What you will do
Reproduce all the records word for word. Omit images.

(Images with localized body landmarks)

● ● ●

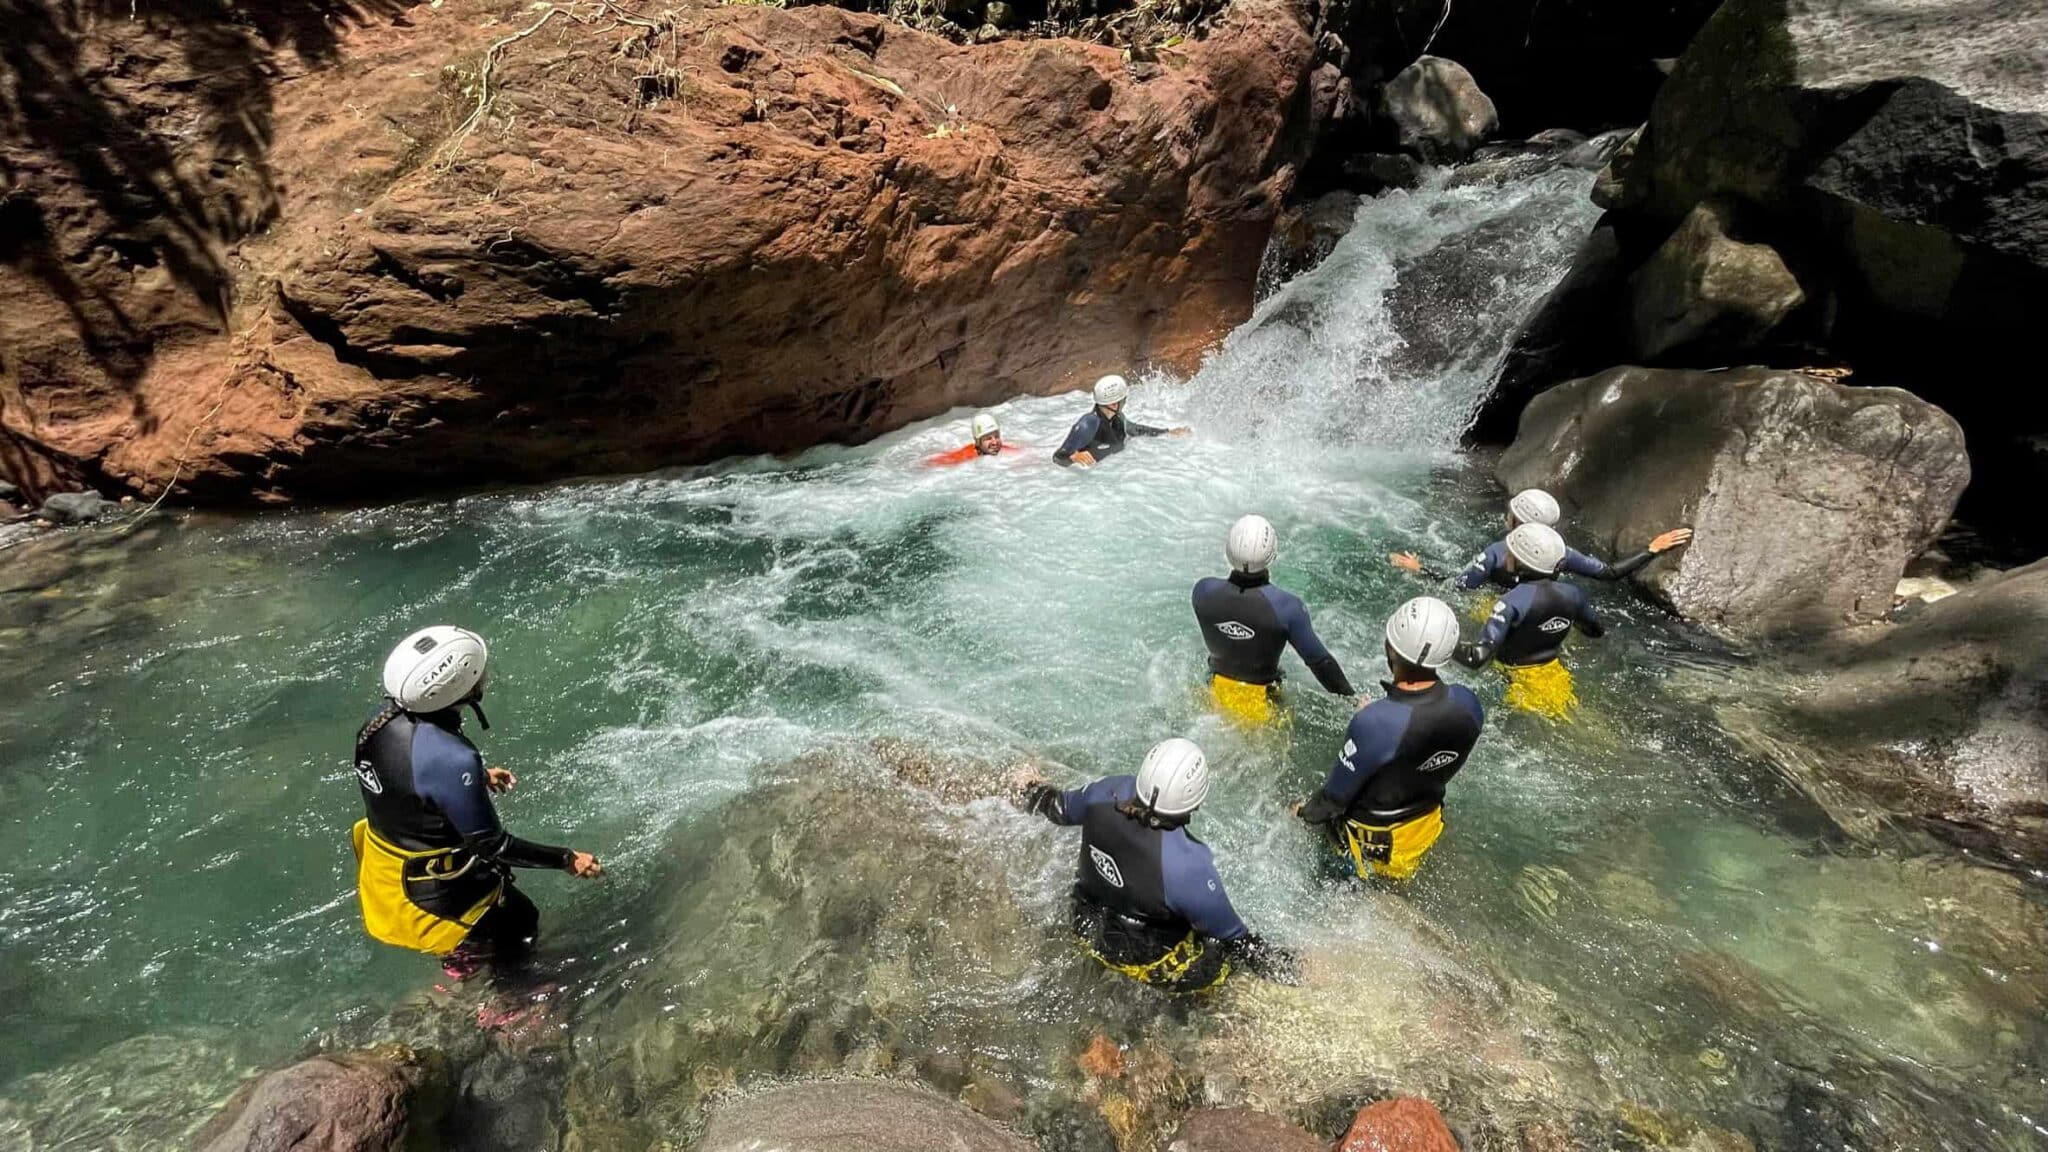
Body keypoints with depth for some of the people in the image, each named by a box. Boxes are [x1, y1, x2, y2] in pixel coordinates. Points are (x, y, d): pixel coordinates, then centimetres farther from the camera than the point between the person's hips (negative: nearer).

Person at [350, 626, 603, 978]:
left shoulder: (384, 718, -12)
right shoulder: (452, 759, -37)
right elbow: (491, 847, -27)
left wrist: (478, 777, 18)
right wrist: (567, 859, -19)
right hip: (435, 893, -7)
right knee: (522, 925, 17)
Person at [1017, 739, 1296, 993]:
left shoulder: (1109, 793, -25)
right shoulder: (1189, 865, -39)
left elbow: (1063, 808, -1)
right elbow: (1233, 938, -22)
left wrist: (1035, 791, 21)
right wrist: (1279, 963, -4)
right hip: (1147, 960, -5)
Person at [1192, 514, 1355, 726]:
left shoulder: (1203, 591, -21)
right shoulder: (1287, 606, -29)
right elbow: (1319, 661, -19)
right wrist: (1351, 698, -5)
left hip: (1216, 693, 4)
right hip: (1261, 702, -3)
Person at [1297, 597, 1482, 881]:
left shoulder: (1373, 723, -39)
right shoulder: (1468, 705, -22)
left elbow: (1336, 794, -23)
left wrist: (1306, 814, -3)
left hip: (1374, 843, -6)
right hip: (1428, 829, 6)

● ● ●

Exercise result
Body keypoints with depth for some of the people in the image, each named by a box. Boxes are [x1, y1, x2, y2] in pixel coordinates. Points are (x, y, d): pixel coordinates, then centimetres farther from the camera than the point between the person's hips (negative: nearer).

Person at [350, 626, 603, 978]:
left shoulder: (384, 718, -12)
right shoulder: (452, 759, -37)
right elbow: (491, 847, -27)
left wrist: (478, 777, 18)
right wrist: (567, 859, -19)
right hip: (435, 893, -7)
right knee: (522, 925, 17)
Person at [1017, 739, 1296, 993]:
left shoulder: (1109, 793, -25)
right shoulder: (1189, 865, -39)
left elbow: (1063, 808, -1)
right elbow: (1233, 938, -22)
left wrist: (1035, 791, 21)
right wrist: (1279, 963, -4)
right hip: (1147, 960, -5)
Person at [1192, 514, 1355, 726]:
left shoulder: (1203, 591, -21)
right shoulder: (1287, 606, -29)
right elbow: (1319, 661, -19)
right wrist: (1351, 698, -5)
left hip: (1216, 693, 4)
right hip: (1261, 702, -3)
Person at [1297, 597, 1482, 881]:
left shoulder: (1373, 723, -39)
right shoulder: (1468, 705, -22)
left elbow: (1336, 794, -23)
left wrist: (1306, 814, -3)
left hip: (1374, 843, -6)
right hip: (1428, 829, 6)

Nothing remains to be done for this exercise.